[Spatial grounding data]
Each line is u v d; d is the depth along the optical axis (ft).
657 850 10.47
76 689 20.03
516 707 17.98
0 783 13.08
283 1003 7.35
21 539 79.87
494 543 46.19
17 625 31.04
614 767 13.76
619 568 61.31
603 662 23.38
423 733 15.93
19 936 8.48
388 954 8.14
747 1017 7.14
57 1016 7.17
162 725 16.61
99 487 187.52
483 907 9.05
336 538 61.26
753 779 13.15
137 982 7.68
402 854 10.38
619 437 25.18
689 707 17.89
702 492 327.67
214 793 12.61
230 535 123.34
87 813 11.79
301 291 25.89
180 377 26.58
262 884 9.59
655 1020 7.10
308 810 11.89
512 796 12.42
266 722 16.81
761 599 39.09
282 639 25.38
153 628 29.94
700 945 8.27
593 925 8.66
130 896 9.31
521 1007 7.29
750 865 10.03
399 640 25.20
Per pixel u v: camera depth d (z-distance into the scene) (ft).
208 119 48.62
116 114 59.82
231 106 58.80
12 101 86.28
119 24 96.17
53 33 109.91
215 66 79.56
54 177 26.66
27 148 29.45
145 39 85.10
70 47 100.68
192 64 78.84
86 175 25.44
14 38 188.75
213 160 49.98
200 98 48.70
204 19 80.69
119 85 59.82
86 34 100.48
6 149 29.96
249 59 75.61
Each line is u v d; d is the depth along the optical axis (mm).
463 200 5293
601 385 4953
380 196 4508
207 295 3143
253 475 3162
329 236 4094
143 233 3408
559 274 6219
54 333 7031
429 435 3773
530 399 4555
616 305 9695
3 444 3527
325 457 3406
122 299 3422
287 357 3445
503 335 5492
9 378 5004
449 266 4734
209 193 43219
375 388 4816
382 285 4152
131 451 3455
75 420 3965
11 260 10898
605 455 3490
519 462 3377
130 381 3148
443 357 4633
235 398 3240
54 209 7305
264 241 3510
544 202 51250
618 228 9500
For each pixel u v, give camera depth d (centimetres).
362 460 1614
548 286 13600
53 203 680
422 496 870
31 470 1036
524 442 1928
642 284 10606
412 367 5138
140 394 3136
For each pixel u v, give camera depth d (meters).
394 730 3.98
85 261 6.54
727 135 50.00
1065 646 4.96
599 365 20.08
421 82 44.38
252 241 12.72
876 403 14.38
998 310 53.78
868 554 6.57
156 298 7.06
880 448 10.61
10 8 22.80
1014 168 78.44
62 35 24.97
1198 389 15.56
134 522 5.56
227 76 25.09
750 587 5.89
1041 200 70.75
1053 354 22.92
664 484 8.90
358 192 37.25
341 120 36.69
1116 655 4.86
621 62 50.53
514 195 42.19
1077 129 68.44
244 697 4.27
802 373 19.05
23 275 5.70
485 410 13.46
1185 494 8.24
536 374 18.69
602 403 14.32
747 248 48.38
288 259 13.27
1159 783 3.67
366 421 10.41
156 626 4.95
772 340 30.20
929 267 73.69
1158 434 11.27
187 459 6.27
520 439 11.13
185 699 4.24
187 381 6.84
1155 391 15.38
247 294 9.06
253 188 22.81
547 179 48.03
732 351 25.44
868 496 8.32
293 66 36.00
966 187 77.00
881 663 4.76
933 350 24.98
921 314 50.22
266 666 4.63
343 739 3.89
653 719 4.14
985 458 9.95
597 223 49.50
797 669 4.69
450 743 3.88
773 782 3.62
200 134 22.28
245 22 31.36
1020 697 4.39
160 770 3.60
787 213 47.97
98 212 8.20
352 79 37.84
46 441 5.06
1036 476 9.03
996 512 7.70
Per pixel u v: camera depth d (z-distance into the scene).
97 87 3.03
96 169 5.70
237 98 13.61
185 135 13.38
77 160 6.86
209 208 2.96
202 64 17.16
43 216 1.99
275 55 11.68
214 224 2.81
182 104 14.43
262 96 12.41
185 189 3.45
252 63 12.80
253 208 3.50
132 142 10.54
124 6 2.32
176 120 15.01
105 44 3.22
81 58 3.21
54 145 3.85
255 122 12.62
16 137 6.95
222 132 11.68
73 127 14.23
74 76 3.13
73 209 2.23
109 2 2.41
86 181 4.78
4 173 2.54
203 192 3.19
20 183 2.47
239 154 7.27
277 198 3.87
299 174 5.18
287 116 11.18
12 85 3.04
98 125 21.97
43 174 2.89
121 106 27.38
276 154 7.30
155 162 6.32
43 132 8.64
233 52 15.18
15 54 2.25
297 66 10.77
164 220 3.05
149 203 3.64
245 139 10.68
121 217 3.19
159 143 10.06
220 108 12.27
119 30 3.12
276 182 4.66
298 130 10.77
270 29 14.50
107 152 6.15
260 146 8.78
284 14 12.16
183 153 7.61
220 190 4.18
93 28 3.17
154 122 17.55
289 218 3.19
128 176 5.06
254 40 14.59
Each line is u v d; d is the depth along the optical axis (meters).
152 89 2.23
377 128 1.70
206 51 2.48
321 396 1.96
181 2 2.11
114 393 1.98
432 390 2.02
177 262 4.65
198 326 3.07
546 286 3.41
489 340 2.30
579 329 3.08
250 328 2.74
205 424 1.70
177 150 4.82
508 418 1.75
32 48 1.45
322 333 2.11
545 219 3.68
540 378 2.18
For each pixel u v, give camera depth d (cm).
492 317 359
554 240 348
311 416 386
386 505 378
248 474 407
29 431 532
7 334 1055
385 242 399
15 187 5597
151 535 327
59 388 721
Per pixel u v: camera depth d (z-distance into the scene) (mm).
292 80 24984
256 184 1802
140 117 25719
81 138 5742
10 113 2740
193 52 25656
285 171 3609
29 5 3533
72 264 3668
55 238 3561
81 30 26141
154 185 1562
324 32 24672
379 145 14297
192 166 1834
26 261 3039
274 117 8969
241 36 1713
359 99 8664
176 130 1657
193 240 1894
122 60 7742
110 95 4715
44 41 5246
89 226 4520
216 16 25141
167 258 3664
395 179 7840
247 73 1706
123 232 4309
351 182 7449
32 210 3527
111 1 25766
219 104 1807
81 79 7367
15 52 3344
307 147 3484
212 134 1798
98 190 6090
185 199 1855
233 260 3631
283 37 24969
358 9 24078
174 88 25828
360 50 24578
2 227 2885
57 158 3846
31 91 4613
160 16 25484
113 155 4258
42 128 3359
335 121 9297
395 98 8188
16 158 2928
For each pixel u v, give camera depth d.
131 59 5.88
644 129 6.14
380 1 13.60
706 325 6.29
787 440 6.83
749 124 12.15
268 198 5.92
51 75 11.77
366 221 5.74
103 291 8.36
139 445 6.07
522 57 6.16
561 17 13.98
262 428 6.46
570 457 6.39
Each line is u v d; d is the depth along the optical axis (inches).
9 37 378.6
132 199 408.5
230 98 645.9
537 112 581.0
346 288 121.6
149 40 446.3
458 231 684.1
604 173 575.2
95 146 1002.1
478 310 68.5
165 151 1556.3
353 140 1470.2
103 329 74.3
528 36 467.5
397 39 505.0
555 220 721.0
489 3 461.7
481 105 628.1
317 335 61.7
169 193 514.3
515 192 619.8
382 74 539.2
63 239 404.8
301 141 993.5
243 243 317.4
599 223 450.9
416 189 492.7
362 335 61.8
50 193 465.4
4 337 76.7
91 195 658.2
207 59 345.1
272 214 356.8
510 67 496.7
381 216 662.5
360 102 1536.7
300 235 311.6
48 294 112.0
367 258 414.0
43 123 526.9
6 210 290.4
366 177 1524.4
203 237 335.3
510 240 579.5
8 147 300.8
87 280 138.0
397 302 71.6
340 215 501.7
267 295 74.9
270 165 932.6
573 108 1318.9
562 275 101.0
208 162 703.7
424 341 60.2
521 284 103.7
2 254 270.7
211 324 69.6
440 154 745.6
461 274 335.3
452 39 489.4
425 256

#### What needs to be done
What is wanted is every line above, written out exactly.

#### Your solution
Each line is u v d; d is the depth along the optical axis (ft).
657 850 10.47
76 689 20.03
516 707 17.98
0 783 13.08
283 1003 7.35
21 539 79.87
494 543 46.19
17 625 31.04
614 767 13.76
619 568 61.31
603 662 23.38
423 733 15.93
19 936 8.48
388 954 8.14
747 1017 7.14
57 1016 7.17
162 725 16.61
99 487 187.52
483 907 9.05
336 538 61.26
753 779 13.15
137 982 7.68
402 854 10.38
619 437 25.18
689 707 17.89
702 492 327.67
214 793 12.61
230 535 123.34
87 813 11.79
301 291 25.89
180 377 26.58
262 884 9.59
655 1020 7.10
308 810 11.89
512 796 12.42
266 722 16.81
761 599 39.09
282 639 25.38
153 628 29.94
700 945 8.27
593 925 8.66
130 896 9.31
521 1007 7.29
750 865 10.03
399 640 25.20
Per pixel u v: camera depth d (z-distance into the scene) (ft).
208 119 48.62
116 114 59.82
231 106 58.80
12 101 86.28
119 24 96.17
53 33 109.91
215 66 79.56
54 177 26.66
27 148 29.45
145 39 85.10
70 47 100.68
192 64 78.84
86 175 25.44
14 38 188.75
213 160 49.98
200 98 48.70
204 19 80.69
119 85 59.82
86 34 100.48
6 149 29.96
249 59 75.61
Each line is u v d; d is the depth along the optical axis (mm).
463 200 5293
601 385 4953
380 196 4508
207 295 3143
253 475 3162
329 236 4094
143 233 3408
559 274 6219
54 333 7031
429 435 3773
530 399 4555
616 305 9695
3 444 3527
325 457 3406
122 299 3422
287 357 3445
503 335 5492
9 378 5004
449 266 4734
209 193 43219
375 388 4816
382 285 4152
131 451 3455
75 420 3965
11 260 10898
605 455 3490
519 462 3377
130 381 3148
443 357 4633
235 398 3240
54 209 7305
264 241 3510
544 202 51250
618 228 9500
For each pixel u v, give camera depth d (centimetres).
362 460 1614
548 286 13600
53 203 680
422 496 870
31 470 1036
524 442 1928
642 284 10606
412 367 5138
140 394 3136
For each pixel u v, give camera depth d (meters).
394 730 3.98
85 261 6.54
727 135 50.00
1065 646 4.96
599 365 20.08
421 82 44.38
252 241 12.72
876 403 14.38
998 310 53.78
868 554 6.57
156 298 7.06
880 448 10.61
10 8 22.80
1014 168 78.44
62 35 24.97
1198 389 15.56
134 522 5.56
227 76 25.09
750 587 5.89
1041 200 70.75
1053 354 22.92
664 484 8.90
358 192 37.25
341 120 36.69
1116 655 4.86
621 62 50.53
514 195 42.19
1077 129 68.44
244 697 4.27
802 373 19.05
23 275 5.70
485 410 13.46
1185 494 8.24
536 374 18.69
602 403 14.32
747 248 48.38
288 259 13.27
1159 783 3.67
366 421 10.41
156 626 4.95
772 340 30.20
929 267 73.69
1158 434 11.27
187 459 6.27
520 439 11.13
185 699 4.24
187 381 6.84
1155 391 15.38
247 294 9.06
253 188 22.81
547 179 48.03
732 351 25.44
868 496 8.32
293 66 36.00
966 187 77.00
881 663 4.76
933 350 24.98
921 314 50.22
266 666 4.63
343 739 3.89
653 719 4.14
985 458 9.95
597 223 49.50
797 669 4.69
450 743 3.88
773 782 3.62
200 134 22.28
245 22 31.36
1020 697 4.39
160 770 3.60
787 213 47.97
98 212 8.20
352 79 37.84
46 441 5.06
1036 476 9.03
996 512 7.70
Per pixel u v: camera depth d (z-distance into the scene).
97 87 3.03
96 169 5.70
237 98 13.61
185 135 13.38
77 160 6.86
209 208 2.96
202 64 17.16
43 216 1.99
275 55 11.68
214 224 2.81
182 104 14.43
262 96 12.41
185 189 3.45
252 63 12.80
253 208 3.50
132 142 10.54
124 6 2.32
176 120 15.01
105 44 3.22
81 58 3.21
54 145 3.85
255 122 12.62
16 137 6.95
222 132 11.68
73 127 14.23
74 76 3.13
73 209 2.23
109 2 2.41
86 181 4.78
4 173 2.54
203 192 3.19
20 183 2.47
239 154 7.27
277 198 3.87
299 174 5.18
287 116 11.18
12 85 3.04
98 125 21.97
43 174 2.89
121 106 27.38
276 154 7.30
155 162 6.32
43 132 8.64
233 52 15.18
15 54 2.25
297 66 10.77
164 220 3.05
149 203 3.64
245 139 10.68
121 217 3.19
159 143 10.06
220 108 12.27
119 30 3.12
276 182 4.66
298 130 10.77
270 29 14.50
107 152 6.15
260 146 8.78
284 14 12.16
183 153 7.61
220 190 4.18
93 28 3.17
154 122 17.55
289 218 3.19
128 176 5.06
254 40 14.59
Each line is u v d; d is the depth along the optical axis (meters).
152 89 2.23
377 128 1.70
206 51 2.48
321 396 1.96
181 2 2.11
114 393 1.98
432 390 2.02
177 262 4.65
198 326 3.07
546 286 3.41
489 340 2.30
579 329 3.08
250 328 2.74
205 424 1.70
177 150 4.82
508 418 1.75
32 48 1.45
322 333 2.11
545 219 3.68
540 378 2.18
For each pixel u v, give camera depth d (cm).
492 317 359
554 240 348
311 416 386
386 505 378
248 474 407
29 431 532
7 334 1055
385 242 399
15 187 5597
151 535 327
59 388 721
Per pixel u v: camera depth d (z-distance into the scene) (mm).
292 80 24984
256 184 1802
140 117 25719
81 138 5742
10 113 2740
193 52 25656
285 171 3609
29 5 3533
72 264 3668
55 238 3561
81 30 26141
154 185 1562
324 32 24672
379 145 14297
192 166 1834
26 261 3039
274 117 8969
241 36 1713
359 99 8664
176 130 1657
193 240 1894
122 60 7742
110 95 4715
44 41 5246
89 226 4520
216 16 25141
167 258 3664
395 179 7840
247 73 1706
123 232 4309
351 182 7449
32 210 3527
111 1 25766
219 104 1807
81 79 7367
15 52 3344
307 147 3484
212 134 1798
98 190 6090
185 199 1855
233 260 3631
283 37 24969
358 9 24078
174 88 25828
360 50 24578
2 227 2885
57 158 3846
31 91 4613
160 16 25484
113 155 4258
42 128 3359
335 121 9297
395 98 8188
16 158 2928
For each pixel u v, give camera depth d.
131 59 5.88
644 129 6.14
380 1 13.60
706 325 6.29
787 440 6.83
749 124 12.15
268 198 5.92
51 75 11.77
366 221 5.74
103 291 8.36
139 445 6.07
522 57 6.16
561 17 13.98
262 428 6.46
570 457 6.39
Each line is u v d; d is the depth along the optical axis (inches).
9 37 378.6
132 199 408.5
230 98 645.9
537 112 581.0
346 288 121.6
149 40 446.3
458 231 684.1
604 173 575.2
95 146 1002.1
478 310 68.5
165 151 1556.3
353 140 1470.2
103 329 74.3
528 36 467.5
397 39 505.0
555 220 721.0
489 3 461.7
481 105 628.1
317 335 61.7
169 193 514.3
515 192 619.8
382 74 539.2
63 239 404.8
301 141 993.5
243 243 317.4
599 223 450.9
416 189 492.7
362 335 61.8
50 193 465.4
4 337 76.7
91 195 658.2
207 59 345.1
272 214 356.8
510 67 496.7
381 216 662.5
360 102 1536.7
300 235 311.6
48 294 112.0
367 258 414.0
43 123 526.9
6 210 290.4
366 177 1524.4
203 237 335.3
510 240 579.5
8 147 300.8
87 280 138.0
397 302 71.6
340 215 501.7
267 295 74.9
270 165 932.6
573 108 1318.9
562 275 101.0
208 162 703.7
424 341 60.2
521 284 103.7
2 254 270.7
211 324 69.6
440 154 745.6
461 274 335.3
452 39 489.4
425 256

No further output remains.